Start of MATERIAL PROVIDED

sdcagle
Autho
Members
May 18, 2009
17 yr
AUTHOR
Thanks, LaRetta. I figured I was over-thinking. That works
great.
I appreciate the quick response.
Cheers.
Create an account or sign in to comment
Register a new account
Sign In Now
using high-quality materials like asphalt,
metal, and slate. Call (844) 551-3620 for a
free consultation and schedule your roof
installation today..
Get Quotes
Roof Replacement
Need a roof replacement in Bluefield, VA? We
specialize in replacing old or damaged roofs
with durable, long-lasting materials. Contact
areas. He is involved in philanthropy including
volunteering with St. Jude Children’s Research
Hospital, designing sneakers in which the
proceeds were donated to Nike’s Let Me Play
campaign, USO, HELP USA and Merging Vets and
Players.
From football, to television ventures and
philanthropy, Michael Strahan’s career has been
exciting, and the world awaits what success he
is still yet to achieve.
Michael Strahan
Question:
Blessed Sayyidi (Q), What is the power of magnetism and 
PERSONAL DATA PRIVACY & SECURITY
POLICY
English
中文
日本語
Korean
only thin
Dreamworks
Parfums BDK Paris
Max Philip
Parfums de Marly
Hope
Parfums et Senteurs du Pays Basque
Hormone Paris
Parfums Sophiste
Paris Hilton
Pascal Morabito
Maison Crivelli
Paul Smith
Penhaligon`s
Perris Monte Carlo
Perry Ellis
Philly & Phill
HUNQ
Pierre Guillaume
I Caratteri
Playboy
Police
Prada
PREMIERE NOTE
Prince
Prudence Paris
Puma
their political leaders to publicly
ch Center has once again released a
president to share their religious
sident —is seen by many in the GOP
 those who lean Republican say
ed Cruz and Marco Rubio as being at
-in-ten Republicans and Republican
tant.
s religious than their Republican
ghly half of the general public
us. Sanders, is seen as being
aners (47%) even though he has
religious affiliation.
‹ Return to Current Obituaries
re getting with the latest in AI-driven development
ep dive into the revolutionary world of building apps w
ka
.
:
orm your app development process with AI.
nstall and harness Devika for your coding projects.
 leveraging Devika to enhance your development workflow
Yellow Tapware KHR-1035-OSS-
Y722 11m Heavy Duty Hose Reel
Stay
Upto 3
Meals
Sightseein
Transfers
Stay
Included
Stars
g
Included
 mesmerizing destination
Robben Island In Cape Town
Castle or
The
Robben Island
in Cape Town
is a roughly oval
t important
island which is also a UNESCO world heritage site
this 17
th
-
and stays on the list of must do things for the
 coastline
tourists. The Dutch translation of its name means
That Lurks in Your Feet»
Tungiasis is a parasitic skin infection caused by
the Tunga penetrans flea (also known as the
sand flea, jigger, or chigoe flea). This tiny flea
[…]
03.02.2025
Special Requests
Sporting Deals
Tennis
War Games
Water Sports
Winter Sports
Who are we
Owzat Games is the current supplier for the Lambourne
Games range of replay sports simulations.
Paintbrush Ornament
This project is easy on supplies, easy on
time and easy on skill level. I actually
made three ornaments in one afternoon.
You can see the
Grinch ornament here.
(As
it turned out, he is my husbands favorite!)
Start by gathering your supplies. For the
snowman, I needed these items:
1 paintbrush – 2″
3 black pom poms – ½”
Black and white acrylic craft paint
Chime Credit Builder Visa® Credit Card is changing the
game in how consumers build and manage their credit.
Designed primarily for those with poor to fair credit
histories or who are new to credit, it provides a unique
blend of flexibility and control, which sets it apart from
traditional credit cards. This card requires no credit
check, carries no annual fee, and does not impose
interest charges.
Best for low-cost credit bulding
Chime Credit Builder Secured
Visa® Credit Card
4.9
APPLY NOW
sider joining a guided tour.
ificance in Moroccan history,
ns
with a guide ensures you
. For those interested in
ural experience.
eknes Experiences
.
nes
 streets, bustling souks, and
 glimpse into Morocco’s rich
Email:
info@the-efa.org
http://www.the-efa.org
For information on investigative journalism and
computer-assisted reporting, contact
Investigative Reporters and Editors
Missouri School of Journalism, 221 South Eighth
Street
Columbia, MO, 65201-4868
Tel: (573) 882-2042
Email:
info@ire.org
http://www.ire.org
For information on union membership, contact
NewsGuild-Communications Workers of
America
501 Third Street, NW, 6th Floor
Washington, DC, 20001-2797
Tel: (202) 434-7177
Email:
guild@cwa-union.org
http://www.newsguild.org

End of MATERIAL PROVIDED

THE TASK:
Switch each "Email" in the data to "E-mail" and write out all the lines again with nothing else changed.

FINAL ANSWER:
sdcagle
Autho
Members
May 18, 2009
17 yr
AUTHOR
Thanks, LaRetta. I figured I was over-thinking. That works
great.
I appreciate the quick response.
Cheers.
Create an account or sign in to comment
Register a new account
Sign In Now
using high-quality materials like asphalt,
metal, and slate. Call (844) 551-3620 for a
free consultation and schedule your roof
installation today..
Get Quotes
Roof Replacement
Need a roof replacement in Bluefield, VA? We
specialize in replacing old or damaged roofs
with durable, long-lasting materials. Contact
areas. He is involved in philanthropy including
volunteering with St. Jude Children’s Research
Hospital, designing sneakers in which the
proceeds were donated to Nike’s Let Me Play
campaign, USO, HELP USA and Merging Vets and
Players.
From football, to television ventures and
philanthropy, Michael Strahan’s career has been
exciting, and the world awaits what success he
is still yet to achieve.
Michael Strahan
Question:
Blessed Sayyidi (Q), What is the power of magnetism and 
PERSONAL DATA PRIVACY & SECURITY
POLICY
English
中文
日本語
Korean
only thin
Dreamworks
Parfums BDK Paris
Max Philip
Parfums de Marly
Hope
Parfums et Senteurs du Pays Basque
Hormone Paris
Parfums Sophiste
Paris Hilton
Pascal Morabito
Maison Crivelli
Paul Smith
Penhaligon`s
Perris Monte Carlo
Perry Ellis
Philly & Phill
HUNQ
Pierre Guillaume
I Caratteri
Playboy
Police
Prada
PREMIERE NOTE
Prince
Prudence Paris
Puma
their political leaders to publicly
ch Center has once again released a
president to share their religious
sident —is seen by many in the GOP
 those who lean Republican say
ed Cruz and Marco Rubio as being at
-in-ten Republicans and Republican
tant.
s religious than their Republican
ghly half of the general public
us. Sanders, is seen as being
aners (47%) even though he has
religious affiliation.
‹ Return to Current Obituaries
re getting with the latest in AI-driven development
ep dive into the revolutionary world of building apps w
ka
.
:
orm your app development process with AI.
nstall and harness Devika for your coding projects.
 leveraging Devika to enhance your development workflow
Yellow Tapware KHR-1035-OSS-
Y722 11m Heavy Duty Hose Reel
Stay
Upto 3
Meals
Sightseein
Transfers
Stay
Included
Stars
g
Included
 mesmerizing destination
Robben Island In Cape Town
Castle or
The
Robben Island
in Cape Town
is a roughly oval
t important
island which is also a UNESCO world heritage site
this 17
th
-
and stays on the list of must do things for the
 coastline
tourists. The Dutch translation of its name means
That Lurks in Your Feet»
Tungiasis is a parasitic skin infection caused by
the Tunga penetrans flea (also known as the
sand flea, jigger, or chigoe flea). This tiny flea
[…]
03.02.2025
Special Requests
Sporting Deals
Tennis
War Games
Water Sports
Winter Sports
Who are we
Owzat Games is the current supplier for the Lambourne
Games range of replay sports simulations.
Paintbrush Ornament
This project is easy on supplies, easy on
time and easy on skill level. I actually
made three ornaments in one afternoon.
You can see the
Grinch ornament here.
(As
it turned out, he is my husbands favorite!)
Start by gathering your supplies. For the
snowman, I needed these items:
1 paintbrush – 2″
3 black pom poms – ½”
Black and white acrylic craft paint
Chime Credit Builder Visa® Credit Card is changing the
game in how consumers build and manage their credit.
Designed primarily for those with poor to fair credit
histories or who are new to credit, it provides a unique
blend of flexibility and control, which sets it apart from
traditional credit cards. This card requires no credit
check, carries no annual fee, and does not impose
interest charges.
Best for low-cost credit bulding
Chime Credit Builder Secured
Visa® Credit Card
4.9
APPLY NOW
sider joining a guided tour.
ificance in Moroccan history,
ns
with a guide ensures you
. For those interested in
ural experience.
eknes Experiences
.
nes
 streets, bustling souks, and
 glimpse into Morocco’s rich
E-mail:
info@the-efa.org
http://www.the-efa.org
For information on investigative journalism and
computer-assisted reporting, contact
Investigative Reporters and Editors
Missouri School of Journalism, 221 South Eighth
Street
Columbia, MO, 65201-4868
Tel: (573) 882-2042
E-mail:
info@ire.org
http://www.ire.org
For information on union membership, contact
NewsGuild-Communications Workers of
America
501 Third Street, NW, 6th Floor
Washington, DC, 20001-2797
Tel: (202) 434-7177
E-mail:
guild@cwa-union.org
http://www.newsguild.org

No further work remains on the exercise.